[Dataset excerpts]
BEGIN

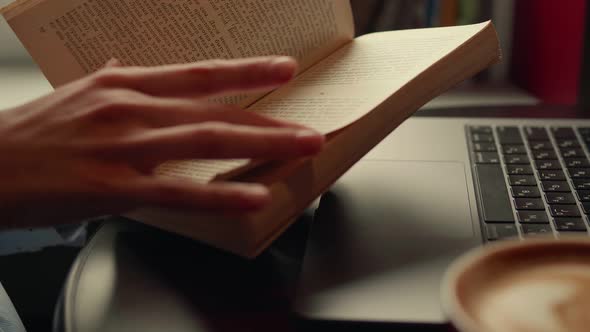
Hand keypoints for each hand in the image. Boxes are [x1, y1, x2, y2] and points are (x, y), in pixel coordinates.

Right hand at [0, 56, 323, 227]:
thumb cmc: (29, 134)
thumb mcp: (75, 94)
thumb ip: (111, 81)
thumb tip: (127, 65)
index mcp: (122, 85)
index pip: (198, 74)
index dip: (246, 70)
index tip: (284, 68)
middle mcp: (129, 108)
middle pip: (214, 109)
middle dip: (268, 118)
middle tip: (309, 126)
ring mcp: (123, 146)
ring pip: (206, 141)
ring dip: (261, 144)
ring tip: (301, 148)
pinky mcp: (112, 187)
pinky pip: (178, 192)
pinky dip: (220, 195)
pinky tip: (254, 196)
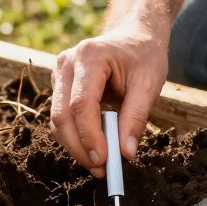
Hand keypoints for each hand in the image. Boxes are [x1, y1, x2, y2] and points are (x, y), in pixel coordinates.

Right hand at [50, 26, 167, 175]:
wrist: (134, 35)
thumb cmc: (144, 56)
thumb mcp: (149, 84)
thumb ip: (136, 118)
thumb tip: (126, 154)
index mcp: (89, 56)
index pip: (81, 104)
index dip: (90, 136)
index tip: (104, 161)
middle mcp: (67, 63)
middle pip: (62, 115)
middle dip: (80, 147)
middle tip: (102, 170)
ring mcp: (59, 73)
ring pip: (57, 120)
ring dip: (75, 146)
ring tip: (101, 164)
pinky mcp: (59, 85)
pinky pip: (61, 117)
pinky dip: (75, 137)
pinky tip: (94, 148)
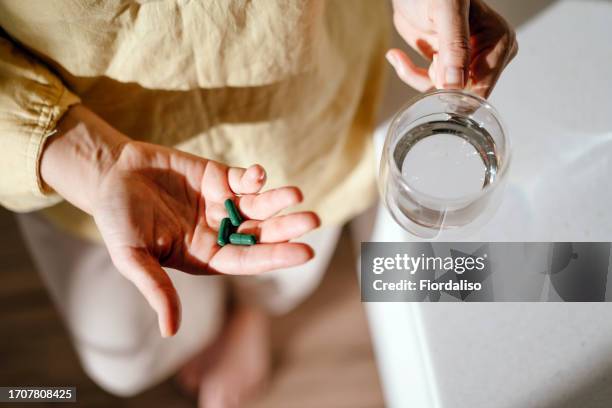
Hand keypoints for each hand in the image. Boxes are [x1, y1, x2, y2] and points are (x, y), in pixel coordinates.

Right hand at [41, 105, 318, 336]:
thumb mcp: (132, 257)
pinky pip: (244, 179)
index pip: (247, 259)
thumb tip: (170, 331)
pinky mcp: (219, 178)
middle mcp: (220, 232)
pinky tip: (259, 174)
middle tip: (312, 221)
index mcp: (206, 256)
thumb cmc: (118, 220)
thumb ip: (155, 288)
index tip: (305, 252)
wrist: (111, 176)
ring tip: (296, 194)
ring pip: (259, 205)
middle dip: (286, 227)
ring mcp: (221, 204)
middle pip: (261, 233)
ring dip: (278, 200)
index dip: (275, 255)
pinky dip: (255, 177)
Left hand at [388, 0, 517, 96]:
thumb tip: (456, 83)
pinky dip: (410, 73)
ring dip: (417, 78)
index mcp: (499, 42)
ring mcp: (466, 62)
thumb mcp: (446, 9)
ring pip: (443, 93)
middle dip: (434, 82)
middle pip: (462, 94)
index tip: (434, 72)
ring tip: (401, 56)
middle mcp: (487, 56)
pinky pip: (429, 85)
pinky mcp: (446, 65)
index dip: (455, 90)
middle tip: (424, 55)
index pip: (482, 87)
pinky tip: (396, 55)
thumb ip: (454, 45)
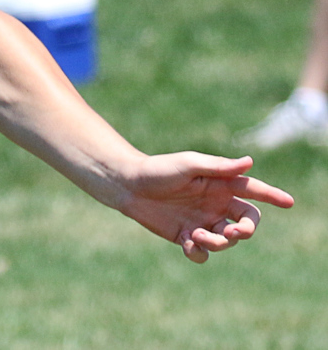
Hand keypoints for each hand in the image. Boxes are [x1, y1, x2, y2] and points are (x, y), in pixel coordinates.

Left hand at [117, 152, 293, 262]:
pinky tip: (187, 242)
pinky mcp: (186, 236)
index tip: (289, 202)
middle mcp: (215, 204)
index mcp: (218, 184)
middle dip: (246, 231)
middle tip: (233, 232)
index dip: (272, 195)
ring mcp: (202, 221)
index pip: (252, 190)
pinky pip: (203, 253)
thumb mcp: (188, 164)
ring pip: (226, 241)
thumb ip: (218, 166)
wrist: (127, 185)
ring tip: (197, 235)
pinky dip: (198, 252)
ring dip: (218, 242)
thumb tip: (249, 162)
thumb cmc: (157, 169)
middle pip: (247, 222)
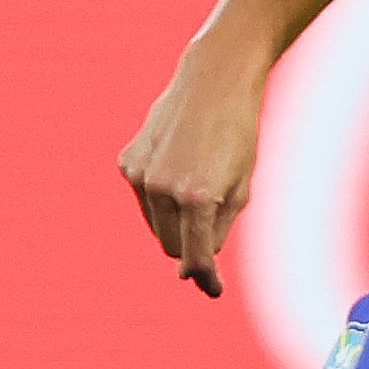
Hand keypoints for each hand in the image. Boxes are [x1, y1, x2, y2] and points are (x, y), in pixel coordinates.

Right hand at [117, 46, 266, 296]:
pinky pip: (145, 200)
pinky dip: (161, 196)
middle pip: (173, 248)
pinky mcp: (128, 163)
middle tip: (215, 214)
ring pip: (156, 227)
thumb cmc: (237, 135)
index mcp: (197, 198)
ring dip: (177, 220)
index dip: (206, 278)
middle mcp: (161, 189)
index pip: (194, 259)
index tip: (213, 289)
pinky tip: (179, 164)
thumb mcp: (241, 187)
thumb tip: (189, 274)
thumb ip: (217, 232)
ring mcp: (139, 175)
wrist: (214, 79)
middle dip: (192, 244)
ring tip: (199, 182)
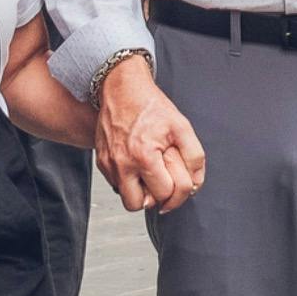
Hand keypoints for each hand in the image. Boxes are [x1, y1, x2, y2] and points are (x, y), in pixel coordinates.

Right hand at [96, 54, 207, 214]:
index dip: (178, 192)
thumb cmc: (152, 107)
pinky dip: (129, 181)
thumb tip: (195, 184)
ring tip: (152, 175)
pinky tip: (139, 165)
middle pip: (137, 205)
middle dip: (154, 198)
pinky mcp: (101, 161)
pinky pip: (116, 184)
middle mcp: (121, 164)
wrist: (122, 90)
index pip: (164, 193)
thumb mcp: (182, 127)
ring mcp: (108, 164)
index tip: (183, 185)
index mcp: (143, 157)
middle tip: (164, 183)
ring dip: (140, 193)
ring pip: (125, 198)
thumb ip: (194, 157)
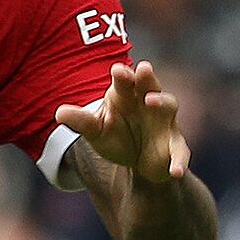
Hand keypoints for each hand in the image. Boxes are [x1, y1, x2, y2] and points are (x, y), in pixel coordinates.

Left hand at [54, 61, 189, 190]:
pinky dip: (179, 161)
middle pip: (150, 84)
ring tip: (151, 101)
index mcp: (128, 96)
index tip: (117, 70)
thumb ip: (81, 122)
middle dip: (146, 77)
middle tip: (142, 68)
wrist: (138, 161)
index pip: (126, 81)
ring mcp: (165, 122)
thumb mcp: (96, 131)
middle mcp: (149, 103)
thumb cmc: (116, 136)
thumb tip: (59, 113)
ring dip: (162, 102)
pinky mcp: (175, 145)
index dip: (123, 75)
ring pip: (169, 105)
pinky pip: (180, 150)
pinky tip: (175, 172)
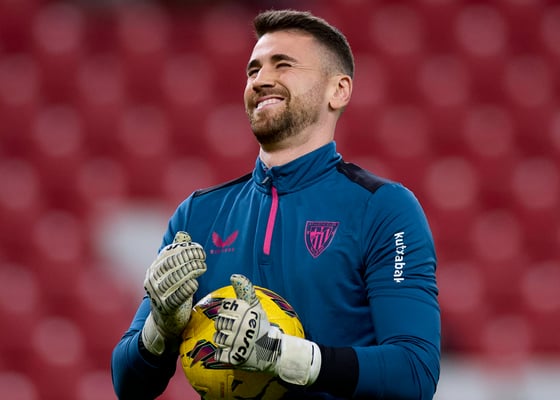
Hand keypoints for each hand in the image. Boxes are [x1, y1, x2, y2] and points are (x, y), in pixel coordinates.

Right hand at [142, 231, 206, 354]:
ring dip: (191, 271)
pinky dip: (186, 288)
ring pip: (173, 279)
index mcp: (154, 270)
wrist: (165, 323)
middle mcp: (152, 281)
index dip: (184, 249)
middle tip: (203, 258)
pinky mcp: (166, 309)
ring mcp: (157, 296)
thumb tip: (183, 234)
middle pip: (171, 265)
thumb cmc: (172, 293)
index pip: (168, 254)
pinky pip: (176, 297)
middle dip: (189, 258)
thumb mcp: (173, 273)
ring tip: (203, 268)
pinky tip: (195, 283)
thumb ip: (177, 254)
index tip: (199, 249)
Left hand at [214, 274, 321, 385]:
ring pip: (217, 338)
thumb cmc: (260, 326)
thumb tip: (233, 275)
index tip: (237, 317)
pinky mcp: (235, 358)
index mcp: (247, 311)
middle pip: (219, 322)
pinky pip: (218, 354)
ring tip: (235, 341)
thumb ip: (245, 290)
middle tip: (236, 331)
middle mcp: (243, 326)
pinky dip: (224, 354)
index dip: (228, 312)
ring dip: (223, 340)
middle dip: (225, 326)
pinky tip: (234, 351)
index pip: (224, 307)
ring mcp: (239, 343)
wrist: (272, 351)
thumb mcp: (255, 307)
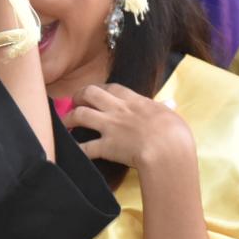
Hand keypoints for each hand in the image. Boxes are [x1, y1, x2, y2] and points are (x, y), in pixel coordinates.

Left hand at [60, 83, 195, 173]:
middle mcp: (118, 110)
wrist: (167, 149)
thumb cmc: (174, 133)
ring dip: (69, 118)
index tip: (97, 91)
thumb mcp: (171, 116)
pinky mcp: (106, 146)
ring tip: (64, 122)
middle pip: (90, 94)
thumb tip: (170, 104)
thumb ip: (165, 109)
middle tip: (75, 101)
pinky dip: (76, 149)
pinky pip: (85, 147)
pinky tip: (69, 150)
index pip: (113, 88)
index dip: (102, 88)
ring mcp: (110, 127)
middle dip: (79, 96)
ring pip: (81, 115)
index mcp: (134, 101)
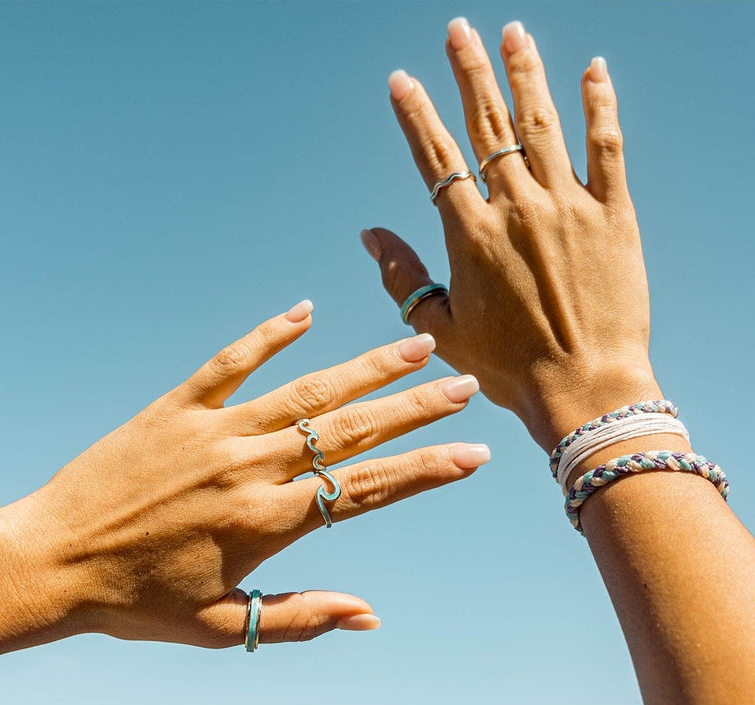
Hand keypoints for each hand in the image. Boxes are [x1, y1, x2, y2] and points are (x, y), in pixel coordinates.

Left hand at [0, 301, 487, 649]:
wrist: (48, 560)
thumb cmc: (133, 604)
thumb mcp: (219, 627)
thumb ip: (300, 620)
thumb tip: (372, 616)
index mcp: (264, 524)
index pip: (364, 491)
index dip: (425, 471)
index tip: (473, 454)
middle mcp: (246, 469)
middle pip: (349, 431)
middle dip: (414, 409)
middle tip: (465, 386)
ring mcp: (209, 432)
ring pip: (304, 391)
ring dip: (364, 368)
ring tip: (414, 348)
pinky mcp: (172, 409)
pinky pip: (229, 362)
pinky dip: (269, 336)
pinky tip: (304, 311)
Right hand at [361, 18, 658, 452]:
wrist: (584, 388)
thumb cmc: (508, 368)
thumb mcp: (441, 330)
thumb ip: (404, 279)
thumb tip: (371, 236)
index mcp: (471, 237)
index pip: (437, 159)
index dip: (417, 115)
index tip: (402, 80)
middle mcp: (517, 209)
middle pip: (488, 126)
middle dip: (470, 73)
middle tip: (459, 30)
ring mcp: (569, 207)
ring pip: (543, 124)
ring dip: (526, 74)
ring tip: (514, 33)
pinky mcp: (614, 216)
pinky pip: (607, 148)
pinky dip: (601, 107)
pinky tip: (593, 71)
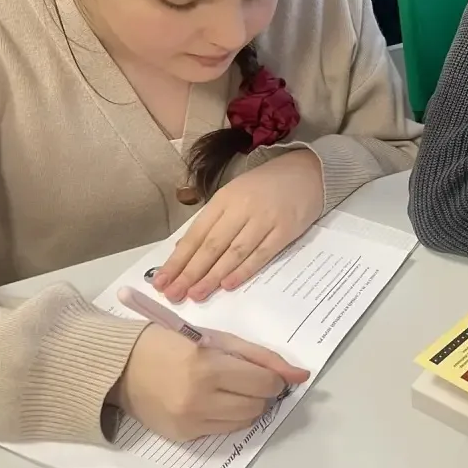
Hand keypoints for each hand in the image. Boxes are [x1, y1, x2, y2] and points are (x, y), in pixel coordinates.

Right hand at [112, 324, 309, 441]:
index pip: (265, 383)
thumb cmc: (170, 343)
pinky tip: (211, 401)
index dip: (273, 378)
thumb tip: (302, 375)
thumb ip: (261, 357)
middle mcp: (199, 400)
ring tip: (228, 389)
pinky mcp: (183, 437)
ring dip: (247, 406)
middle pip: (258, 406)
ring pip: (245, 422)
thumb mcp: (217, 339)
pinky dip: (227, 417)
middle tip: (244, 379)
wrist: (120, 367)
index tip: (263, 372)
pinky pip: (223, 432)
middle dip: (260, 392)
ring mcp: (189, 423)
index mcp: (207, 368)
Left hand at [152, 150, 324, 301]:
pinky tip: (229, 284)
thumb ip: (212, 222)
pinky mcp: (285, 230)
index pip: (196, 234)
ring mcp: (265, 219)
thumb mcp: (233, 196)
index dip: (178, 260)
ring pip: (234, 252)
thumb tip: (184, 252)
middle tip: (174, 294)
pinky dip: (245, 270)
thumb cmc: (264, 188)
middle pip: (212, 245)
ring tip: (196, 294)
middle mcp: (242, 208)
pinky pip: (262, 254)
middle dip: (190, 272)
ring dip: (213, 275)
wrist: (306, 173)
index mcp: (224, 200)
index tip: (162, 281)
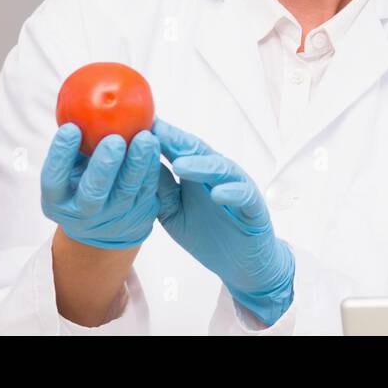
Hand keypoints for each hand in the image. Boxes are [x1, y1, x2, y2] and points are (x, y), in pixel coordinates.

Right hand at [41, 123, 160, 249]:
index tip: (71, 127)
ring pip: (126, 192)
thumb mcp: (70, 170)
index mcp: (57, 201)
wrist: (104, 227)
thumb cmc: (83, 181)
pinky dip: (151, 169)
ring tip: (145, 137)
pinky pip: (147, 192)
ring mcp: (112, 218)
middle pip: (93, 192)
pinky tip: (155, 147)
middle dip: (104, 165)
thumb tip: (79, 102)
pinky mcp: (137, 217)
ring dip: (137, 163)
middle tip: (115, 139)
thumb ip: (75, 146)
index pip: (53, 179)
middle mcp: (82, 214)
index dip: (60, 154)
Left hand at [152, 118, 294, 325]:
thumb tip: (137, 165)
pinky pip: (243, 195)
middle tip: (155, 130)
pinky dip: (231, 192)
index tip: (135, 123)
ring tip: (179, 164)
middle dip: (176, 140)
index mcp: (196, 174)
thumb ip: (161, 191)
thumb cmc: (207, 234)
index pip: (176, 149)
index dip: (158, 136)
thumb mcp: (174, 213)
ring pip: (221, 169)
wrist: (240, 264)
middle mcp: (217, 175)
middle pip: (197, 151)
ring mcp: (237, 187)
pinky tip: (217, 194)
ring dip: (201, 165)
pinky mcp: (253, 206)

END

- **PROMPT**
All lines with the word "Left" need to be copied from the data above.

- **EXERCISE RESPONSE**
Left hand at [388, 0, 517, 96]:
Left hand at [117, 152, 293, 262]:
Left hand at [54, 61, 189, 190]:
Left hand at [214, 274, 321, 385]:
Left hand at [60, 83, 195, 173]:
Left hand at [0, 301, 487, 649]:
Left hand at [152, 150, 324, 301]:
Left hand at [152, 118, 294, 325]:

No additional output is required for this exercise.